--- What is required ---
Search the listing below for the word "Figure", and copy every line in which it turns up.

--- Source material ---
---------------

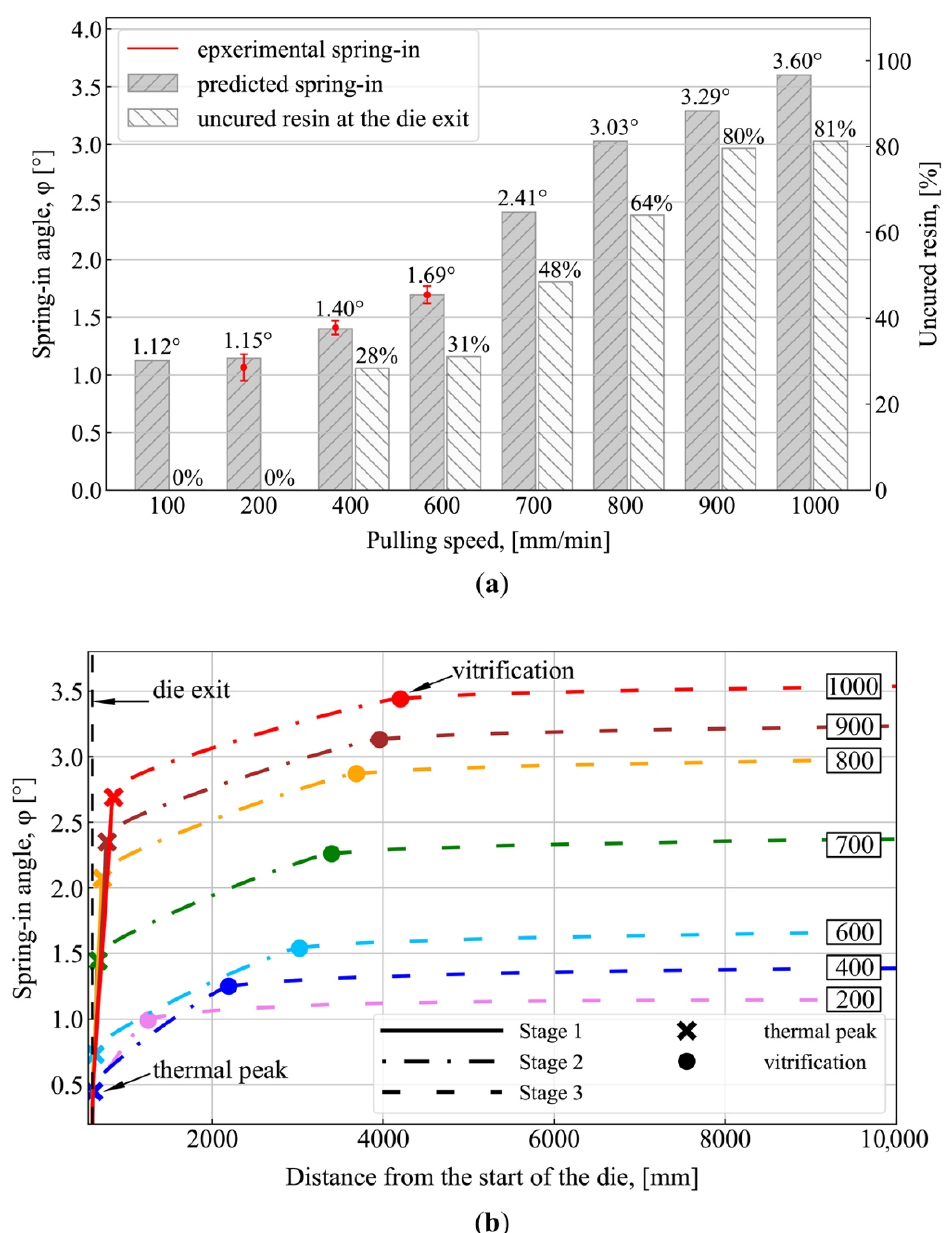
Figure 5. Numerical simulation results: ( a ) Final values of spring-in vs. fraction of uncured resin ( α < 85%) at the die exit for different pulling speeds, obtained with the model described in “Modeling”; ( b ) Spring-in evolution during fabrication for different pulling speeds, obtained with the model described in “Modeling”. The solid lines in ( b ) correspond to Stage I (spring-in evolutions from the moment the profile exits the die block to the exothermic peak occurrence); the dot–dash line corresponds to Stage II (from the exothermic peak occurrence to the vitrification point); the dashed line corresponds to Stage III (after vitrification and to the full cooldown of the profile); the bold cross marks the occurrence of the exothermic peak; the bold point marks the vitrification point; the values shown in rectangles correspond to pulling speed (mm/min).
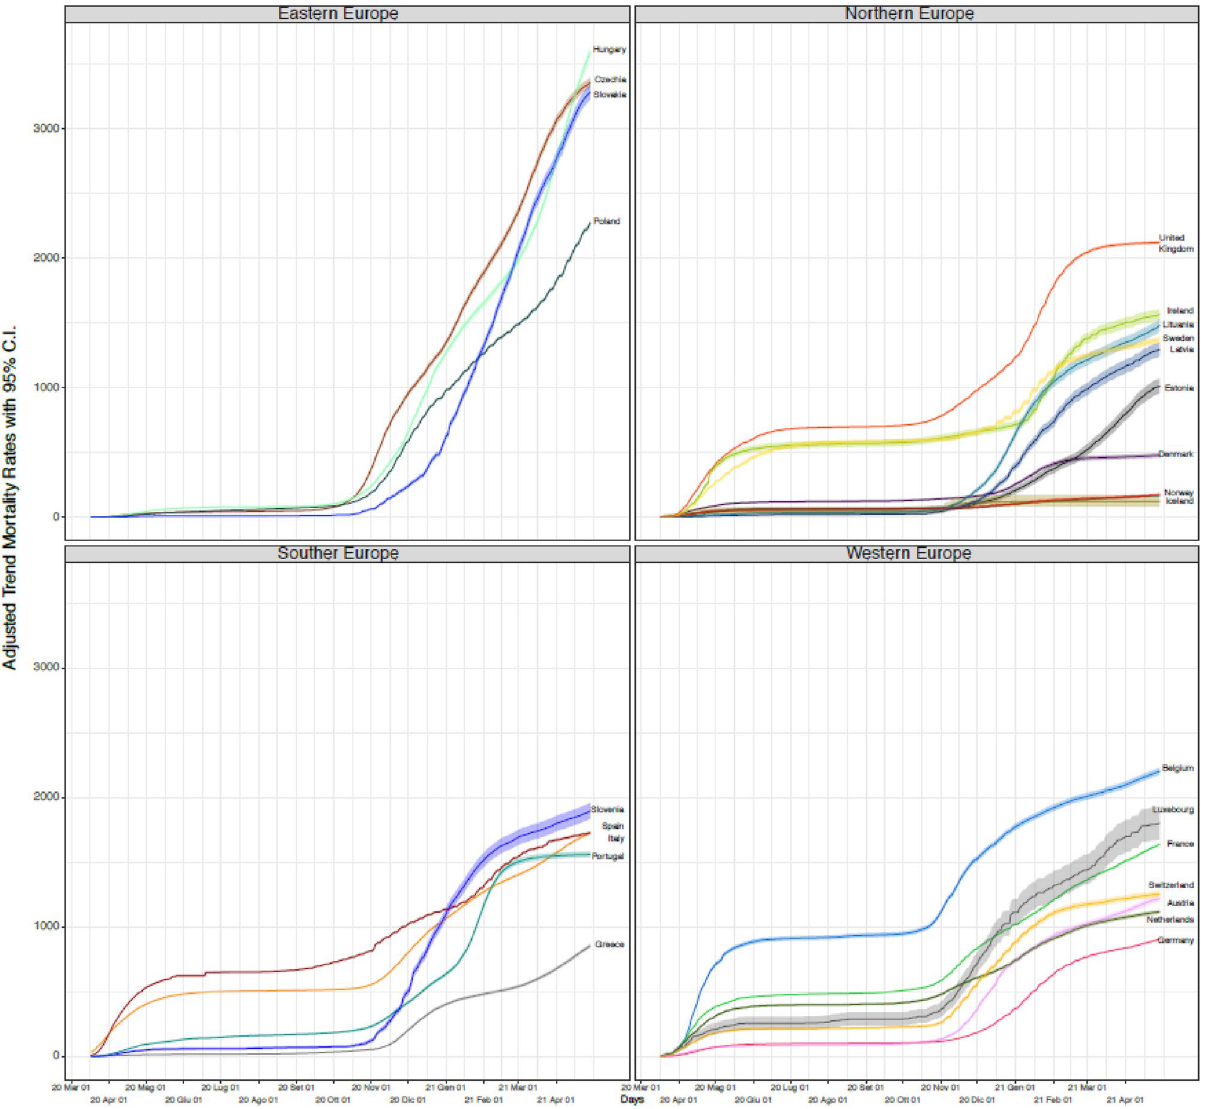
Figure 3. Adjusted Mortality Trend Rates (AMTRs) per 1,000,000 inhabitants due to mortality from COVID- 19 in European countries from 17/03/2020 to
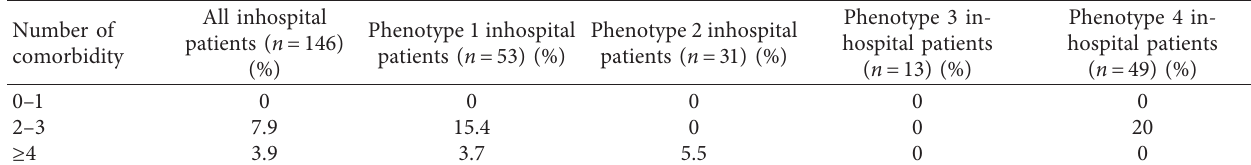
Table 3: Inhospital mortality according to number of comorbid diseases in four phenotypes.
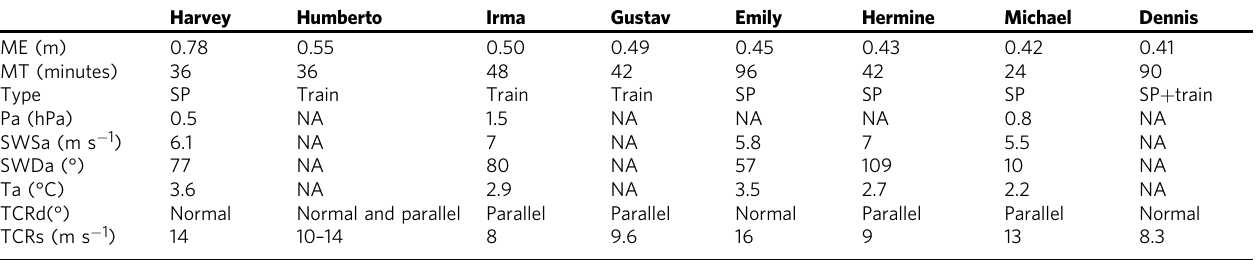
Table 1 Tropical cyclone-induced meteotsunamis and associated atmospheric conditions.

---------------

--- Exercise answer ---
Figure 5. Numerical simulation results: ( a ) Final values of spring-in vs. fraction of uncured resin ( α < 85%) at the die exit for different pulling speeds, obtained with the model described in “Modeling”; ( b ) Spring-in evolution during fabrication for different pulling speeds, obtained with the model described in “Modeling”. The solid lines in ( b ) correspond to Stage I (spring-in evolutions from the moment the profile exits the die block to the exothermic peak occurrence); the dot–dash line corresponds to Stage II (from the exothermic peak occurrence to the vitrification point); the dashed line corresponds to Stage III (after vitrification and to the full cooldown of the profile); the bold cross marks the occurrence of the exothermic peak; the bold point marks the vitrification point; the values shown in rectangles correspond to pulling speed (mm/min).
Figure 3. Adjusted Mortality Trend Rates (AMTRs) per 1,000,000 inhabitants due to mortality from COVID- 19 in European countries from 17/03/2020 to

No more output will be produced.